(Aim of the task) Copy the listing below word for word, from start to end, and omit the pictures.

-- start Information given --

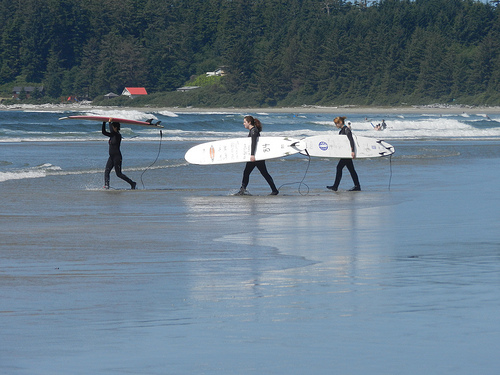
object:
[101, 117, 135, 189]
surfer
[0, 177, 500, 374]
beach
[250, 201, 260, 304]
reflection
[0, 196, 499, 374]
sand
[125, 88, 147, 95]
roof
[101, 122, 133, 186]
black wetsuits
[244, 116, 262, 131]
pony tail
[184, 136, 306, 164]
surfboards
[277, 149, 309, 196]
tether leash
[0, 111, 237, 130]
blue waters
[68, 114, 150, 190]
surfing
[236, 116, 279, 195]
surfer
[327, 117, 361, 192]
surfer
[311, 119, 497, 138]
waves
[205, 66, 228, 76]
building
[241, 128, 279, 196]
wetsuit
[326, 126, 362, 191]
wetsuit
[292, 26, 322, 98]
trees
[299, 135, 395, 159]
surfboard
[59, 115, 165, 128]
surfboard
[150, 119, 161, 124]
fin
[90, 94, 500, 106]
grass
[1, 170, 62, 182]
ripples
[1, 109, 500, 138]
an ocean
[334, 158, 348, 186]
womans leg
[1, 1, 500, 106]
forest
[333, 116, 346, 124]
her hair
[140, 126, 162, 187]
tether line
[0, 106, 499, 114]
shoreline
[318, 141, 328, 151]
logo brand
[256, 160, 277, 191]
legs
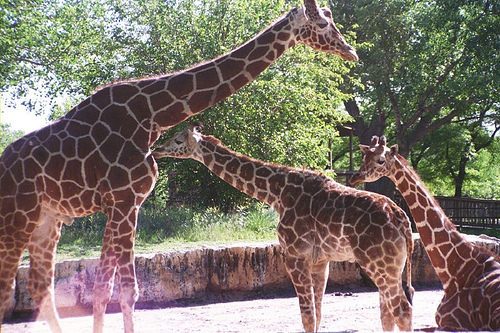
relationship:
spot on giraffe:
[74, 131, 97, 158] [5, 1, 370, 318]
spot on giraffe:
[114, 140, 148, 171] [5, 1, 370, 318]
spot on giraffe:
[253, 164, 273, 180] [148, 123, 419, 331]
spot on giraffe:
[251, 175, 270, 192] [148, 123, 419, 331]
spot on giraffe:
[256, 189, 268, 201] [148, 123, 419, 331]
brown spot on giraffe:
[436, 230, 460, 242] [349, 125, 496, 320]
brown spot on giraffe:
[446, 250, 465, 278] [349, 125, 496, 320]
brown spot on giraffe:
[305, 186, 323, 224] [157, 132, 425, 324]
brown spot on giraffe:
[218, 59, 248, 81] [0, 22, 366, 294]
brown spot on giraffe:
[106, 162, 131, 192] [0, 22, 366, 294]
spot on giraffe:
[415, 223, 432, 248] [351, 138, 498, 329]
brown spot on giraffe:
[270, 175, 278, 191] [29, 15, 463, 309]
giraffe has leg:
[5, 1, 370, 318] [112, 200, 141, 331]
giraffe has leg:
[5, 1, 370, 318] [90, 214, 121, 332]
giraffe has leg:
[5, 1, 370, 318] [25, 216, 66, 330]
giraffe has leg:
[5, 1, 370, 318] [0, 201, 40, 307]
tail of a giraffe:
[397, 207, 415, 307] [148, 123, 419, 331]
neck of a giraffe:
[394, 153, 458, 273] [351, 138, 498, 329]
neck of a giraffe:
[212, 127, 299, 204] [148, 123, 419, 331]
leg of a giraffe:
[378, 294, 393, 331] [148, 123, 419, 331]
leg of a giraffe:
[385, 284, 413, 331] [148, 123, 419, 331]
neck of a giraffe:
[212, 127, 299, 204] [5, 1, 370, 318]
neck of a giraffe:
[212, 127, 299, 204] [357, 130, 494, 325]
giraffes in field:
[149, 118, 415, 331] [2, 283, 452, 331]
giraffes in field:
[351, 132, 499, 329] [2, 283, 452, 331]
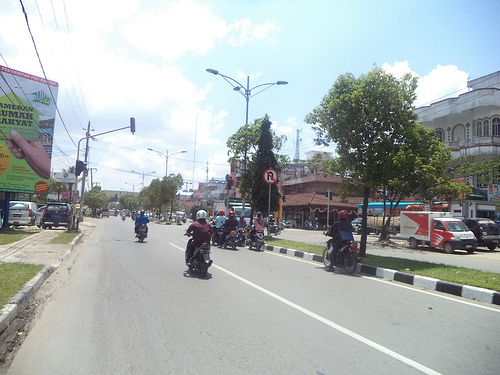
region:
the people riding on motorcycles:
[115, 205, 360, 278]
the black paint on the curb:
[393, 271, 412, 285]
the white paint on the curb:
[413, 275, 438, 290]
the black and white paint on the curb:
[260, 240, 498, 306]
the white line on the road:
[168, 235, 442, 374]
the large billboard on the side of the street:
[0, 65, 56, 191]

-- end Information given --

(Solution for this exercise)
object:
[101, 117, 135, 189]
surfer
[0, 177, 500, 374]
beach
[250, 201, 260, 304]
reflection
[0, 196, 499, 374]
sand
[125, 88, 147, 95]
roof
[101, 122, 133, 186]
black wetsuits
[244, 116, 262, 131]
pony tail
[184, 136, 306, 164]
surfboards
[277, 149, 309, 196]
tether leash
[0, 111, 237, 130]
blue waters
[68, 114, 150, 190]
surfing
[236, 116, 279, 195]
surfer
[327, 117, 361, 192]
surfer
[311, 119, 497, 138]
waves
[205, 66, 228, 76]
building
[241, 128, 279, 196]
wetsuit
[326, 126, 362, 191]
wetsuit
[292, 26, 322, 98]
trees
[299, 135, 395, 159]
surfboard
[59, 115, 165, 128]
surfboard
[150, 119, 161, 124]
fin
[90, 94, 500, 106]
grass
[1, 170, 62, 182]
ripples
[1, 109, 500, 138]
an ocean
[334, 158, 348, 186]
womans leg
[1, 1, 500, 106]
forest
[333, 116, 346, 124]
her hair
[140, 126, 162, 187]
tether line
[0, 106, 499, 114]
shoreline
[318, 141, 328, 151]
logo brand
[256, 160, 277, 191]
legs
relationship:
spot on giraffe:
[74, 131, 97, 158] [5, 1, 370, 318]
spot on giraffe:
[114, 140, 148, 171] [5, 1, 370, 318]
spot on giraffe:
[253, 164, 273, 180] [148, 123, 419, 331]
spot on giraffe:
[251, 175, 270, 192] [148, 123, 419, 331]
spot on giraffe:
[256, 189, 268, 201] [148, 123, 419, 331]
brown spot on giraffe:
[436, 230, 460, 242] [349, 125, 496, 320]
brown spot on giraffe:
[446, 250, 465, 278] [349, 125, 496, 320]
brown spot on giraffe:
[305, 186, 323, 224] [157, 132, 425, 324]
brown spot on giraffe:
[218, 59, 248, 81] [0, 22, 366, 294]
brown spot on giraffe:
[106, 162, 131, 192] [0, 22, 366, 294]
spot on giraffe:
[415, 223, 432, 248] [351, 138, 498, 329]
brown spot on giraffe:
[270, 175, 278, 191] [29, 15, 463, 309]
giraffe has leg:
[5, 1, 370, 318] [112, 200, 141, 331]
giraffe has leg:
[5, 1, 370, 318] [90, 214, 121, 332]
giraffe has leg:
[5, 1, 370, 318] [25, 216, 66, 330]
giraffe has leg:
[5, 1, 370, 318] [0, 201, 40, 307]
tail of a giraffe:
[397, 207, 415, 307] [148, 123, 419, 331]
neck of a giraffe:
[394, 153, 458, 273] [351, 138, 498, 329]
neck of a giraffe:
[212, 127, 299, 204] [148, 123, 419, 331]
leg of a giraffe:
[378, 294, 393, 331] [148, 123, 419, 331]
leg of a giraffe:
[385, 284, 413, 331] [148, 123, 419, 331]
neck of a giraffe:
[212, 127, 299, 204] [5, 1, 370, 318]
neck of a giraffe:
[212, 127, 299, 204] [357, 130, 494, 325]
giraffes in field:
[149, 118, 415, 331] [2, 283, 452, 331]
giraffes in field:
[351, 132, 499, 329] [2, 283, 452, 331]
region:
the people riding on motorcycles:
[115, 205, 360, 278]
the black paint on the curb:
[393, 271, 412, 285]
the white paint on the curb:
[413, 275, 438, 290]
the black and white paint on the curb:
[260, 240, 498, 306]
the white line on the road:
[168, 235, 442, 374]
the large billboard on the side of the street:
[0, 65, 56, 191]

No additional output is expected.